Background and objectives
Recently, the taxonomy of sugarcane mosaic potyvirus subgroup was established by using cross-absorbed polyclonal antibodies directed towards the surface-located virus-specific amino termini of the coat proteins [1]. It is well known that the SCM potyvirus subgroup consists of four viruses: sugarcane mosaic virus I (SCMV), maize dwarf mosaic virus (MDMV), sorghum mosaic virus (SRMV) and Johnsongrass mosaic virus (JGMV). We found severe mosaic symptoms on sugarcane leaves having potyvirus-like particles, but these could not be detected by any of the antisera of SCM potyvirus subgroup and PVY. These results prompted us to characterise the virus on the basis of biological reactions on differential hosts and serology.

Materials and methods
The biological reactions on differential hosts were studied according to recent criteria developed by Tosic et al. [2]. However, for serological studies, immunosorbent electron microscopy and Western blotting techniques were used.

Results and conclusions
Severe mosaic symptoms were observed on leaves of sugarcane var. Cose 93232 in the vicinity of Gorakhpur, UP, India during crop seasons of 1995-96. The affected leaves showed a severe mosaic pattern with mosaic mottling. Virus was propagated and purified from sorghum leaves. Purified preparations contained a large number of filamentous flexuous particles of size 750 nm. Polyclonal antiserum with a titre of 1:1024 in DAC-ELISA test was produced in rabbit. So far four potyviruses were reported to cause mosaic symptoms on sugarcane throughout the world: sugarcane mosaic virus (SCMV), maize dwarf mosaic virus (MDMV), sorghum mosaic virus (SRMV) and Johnsongrass mosaic virus (JGMV).
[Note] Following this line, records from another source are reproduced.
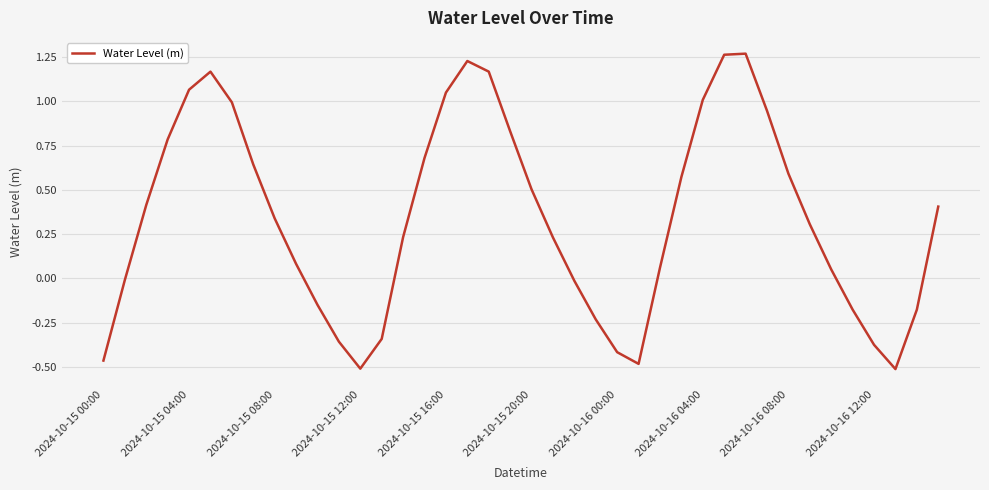

Where is the first local minimum?

2024-10-15 12:00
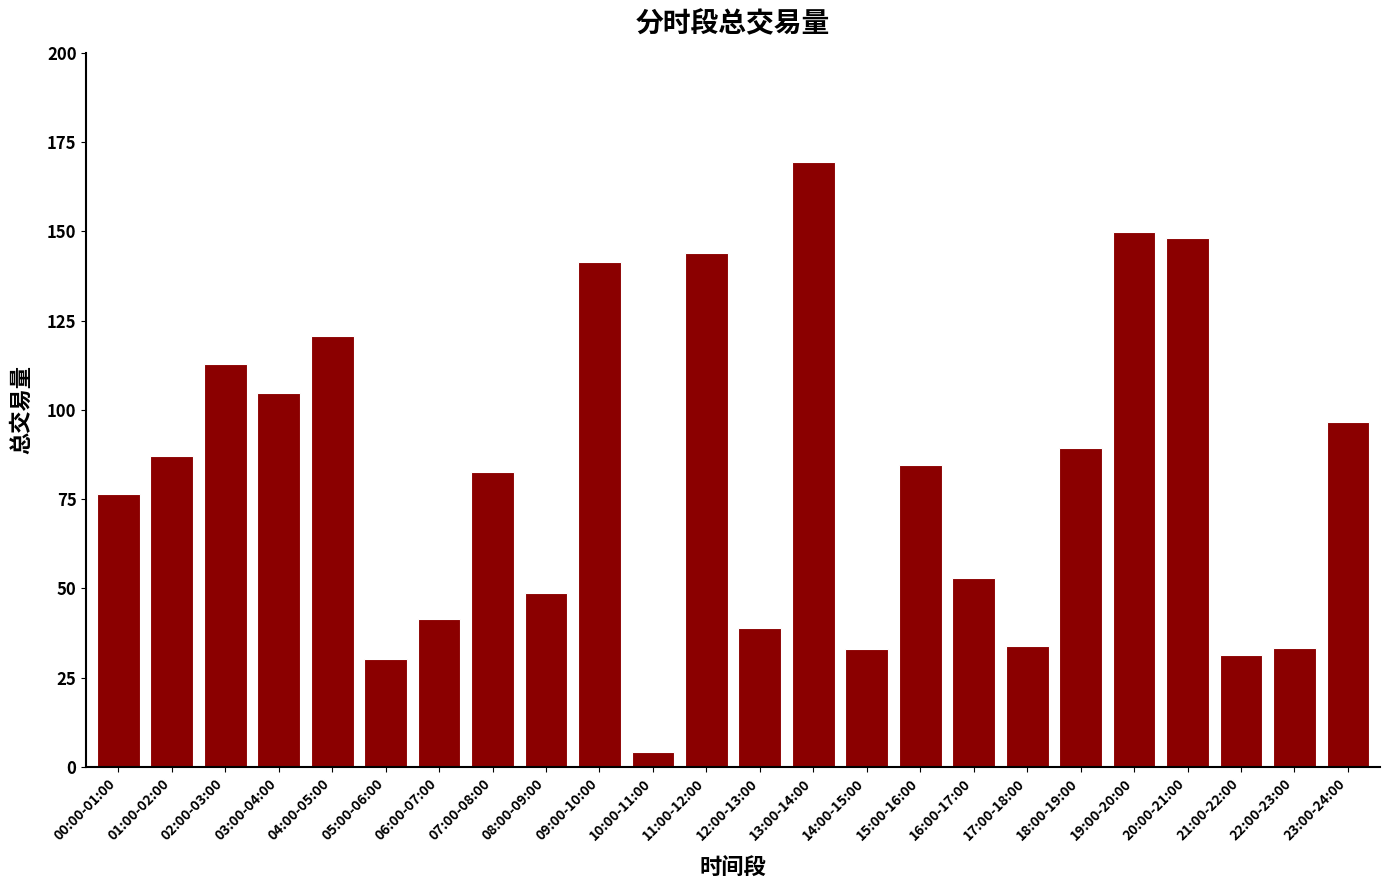

What value does the data have at 09:00-10:00?

141.3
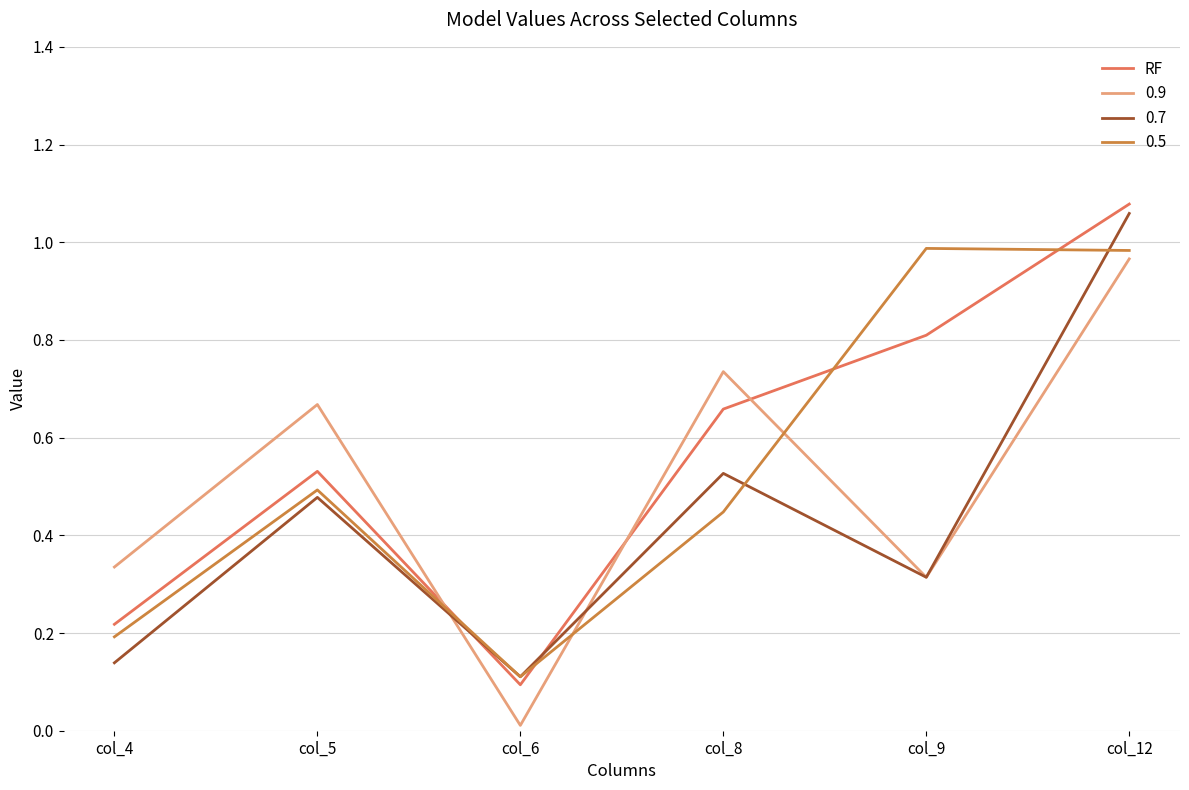

True or false: RF has a value of 0.2 at col_6.

False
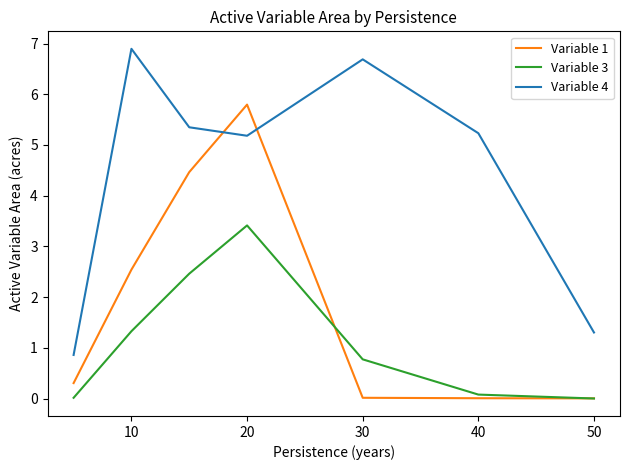

How many distinct data groups are displayed?

3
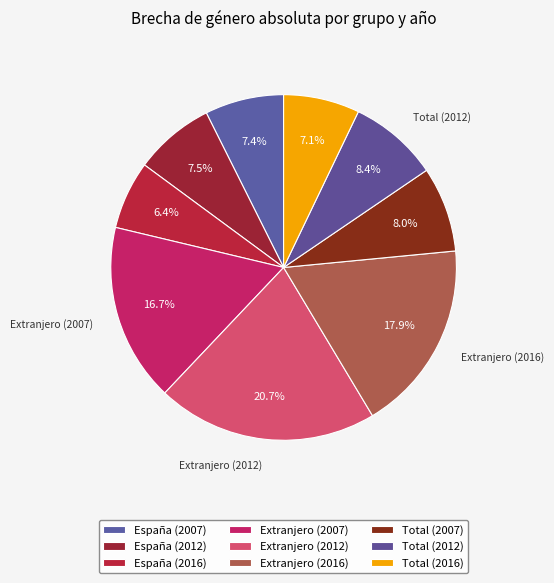

Combined, what portion of the pie is Total (2007) and España (2012)?

15.5%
Since the particle morphology and size of the virus isolate could be compared with a potyvirus, the confirmation of its aetiology on the basis of serological relationships and biological reactions on differential hosts was studied with respect to members of sugarcane mosaic potyviruses. However, the virus under study could not be detected by any of the antisera used in the serological tests. The virus under study varied markedly with respect to reactions on differential hosts and serology (ISEM and Western blotting) from other members of sugarcane mosaic potyviruses reported to infect sugarcane naturally or artificially. Again the virus isolate also could not be recognised by PVY antiserum and vice versa during Western blotting. The virus was also found to be transmitted by aphids in a non-persistent manner. Our results suggest that it may be possible that this would be a new virus on sugarcane, which could only be confirmed after coat protein sequencing and nucleotide mapping which is in progress.

1. Shukia DD, Frenckel MJ, McKem NM et al., 1992. In Barnet OW (ed) (Arch. Virol. Suppl. 5), Springer Verlag, Wien, pp. 363-373.
2. Tosic M, Ford RE, Shukla DD, Jilka J, 1990. Plant Dis. 74, 549-552.